As to question (2), the Committee majority feels that Opinion 75-17, which expressed
special concern as to an attorney’s representation of plaintiffs who sue an insurance company
which provides regular employment to the attorney, includes and was addressed to situations
involving not insignificant employment of the attorney by an insurance company in personal
injury cases during a period of time in which the attorney also sues that same insurance
company. Opinion 75-17 was not addressed to occasional or sporadic or insignificant
employment by an insurance company which is not a significant part of the practice of the
attorney. One example of same would be where the major portion of the practice of a trial
attorney is devoted to personal injury plaintiff’s work, and the attorney, who has a case or two
pending against a particular insurance company, is asked to become associated, for the purpose
of jury selection, with the main attorneys for the insurance company in the defense of another
personal injury case, those main attorneys not being local. The foregoing example was the
subject of a recent staff counsel informal opinion interpreting Opinion 75-17 in response to an
inquiry from an attorney; that informal opinion found that Opinion 75-17 did not proscribe the
attorney’s representation of the insurance company under those circumstances, with which we
concur.
Other potential examples of such types of multiple representation situations not addressed
by Opinion 75-17 are probably too numerous to be susceptible of more precise description or
definition and must necessarily be considered on a case-by-case basis. Situations generally
referred to in question (2) may or may not involve circumstances under which it is “obvious that
he can adequately represent the interest of each party involved.” Factors to be considered by the
attorney in arriving at a decision as to whether the Code applies to multiple representation of the
type referred to in question (2) are set forth in Code provisions referred to in Opinion 75-17. We
add that even if an attorney’s representation of the type referred to in Opinion 75-17 is only
occasional or sporadic, it may nonetheless be not insignificant in terms of the type of economic
impact referred to above; therefore even in instances of such occasional or sporadic
representation the attorney should take into consideration the guides in the Code referred to in
Opinion 75-17 and herein and should resolve any doubts against undertaking the multiple
representation.
A minority of the Committee feels that we should in this reconsideration restate the initial
inquiry and then answer it in the manner referred to in the following paragraph.

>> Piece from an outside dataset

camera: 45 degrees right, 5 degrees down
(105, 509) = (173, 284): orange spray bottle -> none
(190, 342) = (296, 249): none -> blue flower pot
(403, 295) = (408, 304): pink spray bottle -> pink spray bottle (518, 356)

The initial inquiry was limited to whether or not it is permissible for a lawyer and his
firm to represent a particular insurance company by defending that company in a number of
personal injury cases at a given time and, at the same time, represent plaintiffs in other personal
injury cases against the same insurance company with the full knowledge and consent of both the
plaintiffs and the insurance company. The answer, in the minority view, is, yes, if the lawyer or
the firm can do so without loss of independent professional judgment, if he can do so without
creating an appearance of impropriety, if he has obtained informed consents of both parties after
giving them full knowledge and disclosure of the situation as provided in DR 5-105(C), and if it
is obvious that he can adequately represent the interests of both clients. When the attorney asks
himself these questions and has to answer any one or more with a “no,” then our opinion is that
he cannot engage in such representation. The minority feels that the foregoing paragraph
represents what the majority really is saying and would lead to the same result.